In the passage on Behçet's disease, list every bracketed reference number in the order it appears.

Extract:
■ ■ ■ ■ ■ ■ ■
All of our patients received treatment combining colchicine and corticosteroid therapy as in most Africans eries [3] [10] . This choice is explained not only by the effectiveness of these treatments in cutaneous-articular forms and in the event of uveitis, but also by the availability of these treatments in tropical environments. In systemic forms or in severe uveitis not responding to conventional treatments with immunosuppressants, anti-TN alpha remain an effective option [6] [15] . This treatment remains not only long but above all expensive and not available in our regions. From an evolution point of view, the cutaneous-articular manifestations were able to improve with the classic treatment with colchicine/corticoid. We recorded two loss of follow-up, one death of the patient with chronic headaches taken into account by a neuro-Behçet. BD is associated with high morbidity and mortality, especially in the event of systemic involvement. This mortality remains higher in sub-Saharan countries compared to Maghreb or European countries [16] .
5. Conclusion
Behçet’s disease is a multi-systemic vasculitis whose diagnosis is essentially clinical. Even if this diagnosis remains easy most of the time, its functional and vital prognosis can be engaged in the event of vascular, neurological and ocular damage. Our study shows that the epidemio-clinical aspect for a sub-Saharan country remains comparable to the data in the literature. With the mixing of populations, this disease is no longer the prerogative of the old Silk Road.
■ ■ ■ ■ ■ ■ ■
Excerpts from a dataset:
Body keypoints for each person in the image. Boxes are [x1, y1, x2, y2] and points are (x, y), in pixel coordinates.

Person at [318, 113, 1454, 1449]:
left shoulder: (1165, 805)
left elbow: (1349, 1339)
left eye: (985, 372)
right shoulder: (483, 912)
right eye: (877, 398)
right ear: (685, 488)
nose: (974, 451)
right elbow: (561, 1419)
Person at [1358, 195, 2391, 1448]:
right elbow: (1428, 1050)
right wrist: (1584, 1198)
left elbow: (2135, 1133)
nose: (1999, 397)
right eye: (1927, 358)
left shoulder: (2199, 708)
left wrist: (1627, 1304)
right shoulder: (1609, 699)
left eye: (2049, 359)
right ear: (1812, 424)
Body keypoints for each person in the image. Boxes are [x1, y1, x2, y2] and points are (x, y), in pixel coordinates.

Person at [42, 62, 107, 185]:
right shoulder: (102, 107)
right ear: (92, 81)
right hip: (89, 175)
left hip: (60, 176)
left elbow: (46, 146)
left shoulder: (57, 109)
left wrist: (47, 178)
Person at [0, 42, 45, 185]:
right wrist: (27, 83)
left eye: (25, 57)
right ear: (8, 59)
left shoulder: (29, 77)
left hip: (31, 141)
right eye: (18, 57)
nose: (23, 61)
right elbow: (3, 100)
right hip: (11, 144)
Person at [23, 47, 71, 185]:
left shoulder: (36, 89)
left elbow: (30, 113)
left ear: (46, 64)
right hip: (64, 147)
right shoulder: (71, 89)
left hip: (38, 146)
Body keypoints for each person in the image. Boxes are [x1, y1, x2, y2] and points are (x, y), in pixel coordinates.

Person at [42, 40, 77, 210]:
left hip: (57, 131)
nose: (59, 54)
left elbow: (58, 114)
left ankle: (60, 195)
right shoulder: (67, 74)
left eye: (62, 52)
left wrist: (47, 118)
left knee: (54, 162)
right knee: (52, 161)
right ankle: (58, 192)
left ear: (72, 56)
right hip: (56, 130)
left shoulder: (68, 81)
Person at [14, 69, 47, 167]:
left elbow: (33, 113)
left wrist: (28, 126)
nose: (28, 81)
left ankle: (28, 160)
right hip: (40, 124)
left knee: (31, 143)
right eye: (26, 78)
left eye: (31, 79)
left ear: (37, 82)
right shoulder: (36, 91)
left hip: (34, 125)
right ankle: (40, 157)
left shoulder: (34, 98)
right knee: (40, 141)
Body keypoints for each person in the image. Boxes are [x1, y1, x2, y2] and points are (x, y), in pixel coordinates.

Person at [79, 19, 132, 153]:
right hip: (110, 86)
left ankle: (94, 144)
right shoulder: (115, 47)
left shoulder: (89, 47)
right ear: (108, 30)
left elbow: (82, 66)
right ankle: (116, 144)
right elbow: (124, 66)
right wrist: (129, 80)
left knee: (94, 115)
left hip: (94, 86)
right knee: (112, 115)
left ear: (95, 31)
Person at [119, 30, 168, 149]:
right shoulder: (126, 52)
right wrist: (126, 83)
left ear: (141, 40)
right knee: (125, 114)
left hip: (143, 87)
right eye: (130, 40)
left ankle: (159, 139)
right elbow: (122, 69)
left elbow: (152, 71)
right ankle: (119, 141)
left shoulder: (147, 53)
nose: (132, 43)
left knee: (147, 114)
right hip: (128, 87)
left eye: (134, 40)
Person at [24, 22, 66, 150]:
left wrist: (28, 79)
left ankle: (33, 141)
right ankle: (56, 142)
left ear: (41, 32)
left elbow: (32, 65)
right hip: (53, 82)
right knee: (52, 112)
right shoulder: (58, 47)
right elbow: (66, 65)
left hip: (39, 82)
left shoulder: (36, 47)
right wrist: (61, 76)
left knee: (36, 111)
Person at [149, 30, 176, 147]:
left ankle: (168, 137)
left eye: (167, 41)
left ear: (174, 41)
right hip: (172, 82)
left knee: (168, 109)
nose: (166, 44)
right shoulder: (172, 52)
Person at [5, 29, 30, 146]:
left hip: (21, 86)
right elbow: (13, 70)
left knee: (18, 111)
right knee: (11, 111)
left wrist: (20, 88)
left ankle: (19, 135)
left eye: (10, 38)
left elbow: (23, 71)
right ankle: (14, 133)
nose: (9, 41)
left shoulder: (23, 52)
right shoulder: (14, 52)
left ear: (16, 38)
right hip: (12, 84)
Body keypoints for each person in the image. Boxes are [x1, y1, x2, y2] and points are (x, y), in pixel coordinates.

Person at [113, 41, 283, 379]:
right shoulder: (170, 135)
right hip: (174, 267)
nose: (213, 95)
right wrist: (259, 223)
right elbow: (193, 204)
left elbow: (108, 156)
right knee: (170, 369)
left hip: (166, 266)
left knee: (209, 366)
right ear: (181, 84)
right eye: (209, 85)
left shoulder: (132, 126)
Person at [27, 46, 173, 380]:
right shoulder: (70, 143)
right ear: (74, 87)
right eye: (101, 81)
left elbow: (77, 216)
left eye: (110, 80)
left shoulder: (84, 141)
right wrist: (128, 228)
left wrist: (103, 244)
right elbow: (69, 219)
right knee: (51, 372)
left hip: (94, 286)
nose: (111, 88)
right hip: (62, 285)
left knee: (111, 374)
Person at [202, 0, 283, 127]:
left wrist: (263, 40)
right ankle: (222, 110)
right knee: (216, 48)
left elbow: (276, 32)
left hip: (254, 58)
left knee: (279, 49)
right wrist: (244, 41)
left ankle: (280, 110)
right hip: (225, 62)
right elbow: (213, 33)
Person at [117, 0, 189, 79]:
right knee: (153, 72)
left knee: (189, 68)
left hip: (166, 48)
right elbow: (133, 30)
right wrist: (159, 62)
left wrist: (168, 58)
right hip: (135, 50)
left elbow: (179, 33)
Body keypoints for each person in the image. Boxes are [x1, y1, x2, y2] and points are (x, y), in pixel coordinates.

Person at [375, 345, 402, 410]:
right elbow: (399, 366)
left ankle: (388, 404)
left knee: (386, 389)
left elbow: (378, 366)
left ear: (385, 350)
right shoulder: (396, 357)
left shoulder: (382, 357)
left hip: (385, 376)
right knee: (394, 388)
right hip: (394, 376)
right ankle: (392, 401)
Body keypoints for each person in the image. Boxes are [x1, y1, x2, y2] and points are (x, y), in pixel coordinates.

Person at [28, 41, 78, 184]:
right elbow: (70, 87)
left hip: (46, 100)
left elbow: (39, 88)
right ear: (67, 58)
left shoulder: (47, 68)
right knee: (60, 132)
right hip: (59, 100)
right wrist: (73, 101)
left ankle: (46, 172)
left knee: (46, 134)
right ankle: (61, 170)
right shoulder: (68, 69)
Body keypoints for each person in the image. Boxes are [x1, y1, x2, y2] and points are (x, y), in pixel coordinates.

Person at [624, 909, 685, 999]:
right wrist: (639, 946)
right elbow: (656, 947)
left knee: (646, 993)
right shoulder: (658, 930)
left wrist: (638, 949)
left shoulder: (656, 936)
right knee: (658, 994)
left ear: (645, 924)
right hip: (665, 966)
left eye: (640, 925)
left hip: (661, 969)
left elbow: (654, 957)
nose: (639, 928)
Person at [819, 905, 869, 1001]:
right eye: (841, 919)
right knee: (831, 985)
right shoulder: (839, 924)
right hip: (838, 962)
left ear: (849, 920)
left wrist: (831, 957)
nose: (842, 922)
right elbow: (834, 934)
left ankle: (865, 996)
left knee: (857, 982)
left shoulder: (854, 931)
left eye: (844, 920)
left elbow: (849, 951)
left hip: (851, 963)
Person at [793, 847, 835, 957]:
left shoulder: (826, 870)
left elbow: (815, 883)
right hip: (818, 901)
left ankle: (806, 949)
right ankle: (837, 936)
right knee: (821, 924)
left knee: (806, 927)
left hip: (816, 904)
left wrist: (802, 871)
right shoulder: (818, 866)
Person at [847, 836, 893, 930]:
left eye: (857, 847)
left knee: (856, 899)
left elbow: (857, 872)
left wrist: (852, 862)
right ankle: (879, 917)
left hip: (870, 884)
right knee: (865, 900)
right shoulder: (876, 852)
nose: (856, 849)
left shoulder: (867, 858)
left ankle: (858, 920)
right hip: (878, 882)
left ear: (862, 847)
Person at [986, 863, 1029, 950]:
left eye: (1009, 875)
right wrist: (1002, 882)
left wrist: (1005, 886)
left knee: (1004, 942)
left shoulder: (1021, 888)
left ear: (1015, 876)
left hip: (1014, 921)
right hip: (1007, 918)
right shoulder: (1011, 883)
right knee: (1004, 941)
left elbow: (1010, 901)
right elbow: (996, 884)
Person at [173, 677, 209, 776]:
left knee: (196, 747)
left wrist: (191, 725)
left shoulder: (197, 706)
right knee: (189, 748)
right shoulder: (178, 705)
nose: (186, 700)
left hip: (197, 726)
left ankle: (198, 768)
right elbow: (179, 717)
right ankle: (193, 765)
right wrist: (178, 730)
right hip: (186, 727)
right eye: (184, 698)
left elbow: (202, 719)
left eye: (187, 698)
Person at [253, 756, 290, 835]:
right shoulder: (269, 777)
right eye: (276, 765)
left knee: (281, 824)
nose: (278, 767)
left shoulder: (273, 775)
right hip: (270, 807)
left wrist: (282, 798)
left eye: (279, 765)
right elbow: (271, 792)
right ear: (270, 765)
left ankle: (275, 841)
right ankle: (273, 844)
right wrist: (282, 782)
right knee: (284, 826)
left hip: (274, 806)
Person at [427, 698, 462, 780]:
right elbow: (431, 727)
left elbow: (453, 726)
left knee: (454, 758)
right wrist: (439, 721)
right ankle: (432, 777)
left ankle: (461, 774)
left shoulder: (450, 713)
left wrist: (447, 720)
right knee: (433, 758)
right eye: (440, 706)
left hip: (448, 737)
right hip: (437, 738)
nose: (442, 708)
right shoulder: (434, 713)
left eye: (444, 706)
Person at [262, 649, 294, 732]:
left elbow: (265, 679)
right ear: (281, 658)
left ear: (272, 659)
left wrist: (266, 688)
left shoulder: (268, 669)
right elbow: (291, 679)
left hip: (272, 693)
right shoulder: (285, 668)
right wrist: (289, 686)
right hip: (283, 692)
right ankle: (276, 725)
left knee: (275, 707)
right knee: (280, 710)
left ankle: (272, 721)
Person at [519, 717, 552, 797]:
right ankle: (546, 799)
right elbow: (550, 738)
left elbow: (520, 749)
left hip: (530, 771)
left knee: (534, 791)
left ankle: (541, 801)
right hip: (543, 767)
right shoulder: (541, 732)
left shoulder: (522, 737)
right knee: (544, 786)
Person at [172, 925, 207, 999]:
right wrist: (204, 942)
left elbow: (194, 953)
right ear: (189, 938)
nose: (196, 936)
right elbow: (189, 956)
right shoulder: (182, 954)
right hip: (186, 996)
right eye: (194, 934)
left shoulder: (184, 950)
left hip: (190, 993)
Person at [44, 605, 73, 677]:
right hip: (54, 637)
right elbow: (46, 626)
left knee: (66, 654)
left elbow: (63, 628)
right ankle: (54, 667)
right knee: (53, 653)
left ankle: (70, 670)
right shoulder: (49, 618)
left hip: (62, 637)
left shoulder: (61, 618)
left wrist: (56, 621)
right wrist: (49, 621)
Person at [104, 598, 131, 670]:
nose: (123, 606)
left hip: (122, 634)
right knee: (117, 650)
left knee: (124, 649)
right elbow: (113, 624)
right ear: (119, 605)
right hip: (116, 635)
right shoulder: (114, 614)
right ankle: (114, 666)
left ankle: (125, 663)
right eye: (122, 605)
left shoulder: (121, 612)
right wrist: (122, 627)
■ ■ ■ ■ ■ ■ ■
Response: [3], [10], [6], [15], [16]